Матюша замолк. Я тоже ни одним словом не отозвался: знал, что не любит он, когда прерывают его. И действительно, Матюша вскорости снова заговорил:

— И ведь это поразительно, во всех коленах — кристалл! Ни единой помарки. А другому он что есть, что нет. Которому даже спать мешает. Глухие и слепые к подобной красоте — немтыри, что грибы-поганки. Ему, эдакому глухарю, разорить гнездо, выбрать запаренные утиные яйца, задушить подлетыша тетеревенка, срубить, сжечь любое дерево — ни думушки, ни заботушки…

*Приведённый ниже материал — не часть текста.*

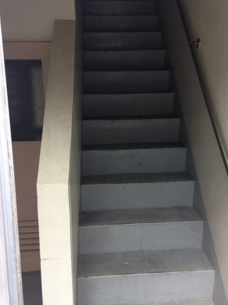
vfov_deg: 44.8
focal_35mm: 42
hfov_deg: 34.3
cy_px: 154
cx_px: 131
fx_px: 369
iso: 50
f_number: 2.4
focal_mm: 4.12
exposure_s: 1/20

Я так думаю, что тот, кто не чувствует красоты вокруг, не любит родную землю и всего себя для одной собственной выгодности приспособил, — тот не имеет права жить…

И опять надолго замолк Матюша. Но в этом его молчании я чувствовал кипение его мыслей, накопленных им за годы тюрьмы и ссылки. И напряженно ждал, что он рано или поздно заговорит со мною об этой полосе своей жизни. И не ошибся.

— Говорят, тюрьма — вторая смерть. И сам я поначалу так же думал. А не поверишь, Фимушка, и в тюрьме, и в ссылке я столько обо всем передумал, встретил таких людей, каких никогда бы не встретил и на воле в городишке нашем. И только в тюрьме по-настоящему понял, что такое свобода для человека, что такое природа для человека. Даже воробей за окном, какой-нибудь кустик жимолости, который до этого и не замечал никогда… Веришь ли, бывало, глухая ночь. В камере духота, вонь от спящих, от параши — не продохнешь, а я лежу на нарах и с закрытыми глазами ясно представляю себе каждый камень, каждую выбоину на дороге на нашу пашню, вот эту самую избушку, Шиловскую пойму и ранней весной, и поздней осенью. И ничего вокруг себя тюремного не вижу, не слышу, не чую. А наутро весь день с нетерпением жду ночи, чтоб снова остаться наедине с милыми местами. Вот она какова сила-то родной земли. Да как же, как не любить, не беречь ее!..

Я внимательно слушал его и все время силился представить себе жизнелюбивого Матюшу сидящим в тюрьме, — и не мог.

— Я так думаю, Фимша, что настанет же, верь мне, настанет время, когда люди поймут, что жить так, как живем мы сейчас промеж себя в злобе, в зависти, а государства с государствами в вечных войнах, — нельзя.

Матюша приподнялся на нарах и убежденно, пророчески-страстно закончил:

— Верь, придет такое время!..

Когда придет и какое оно будет, это грядущее время, я, конечно, не представлял себе, но что оно придет и будет нисколько не похожим на тепершнее, как и Матюша, был убежден твердо.

Мы проговорили до рассвета. Вернее, говорил Матвей Коноплев, а я внимательно слушал его. Но этого было вполне достаточно и ему и мне.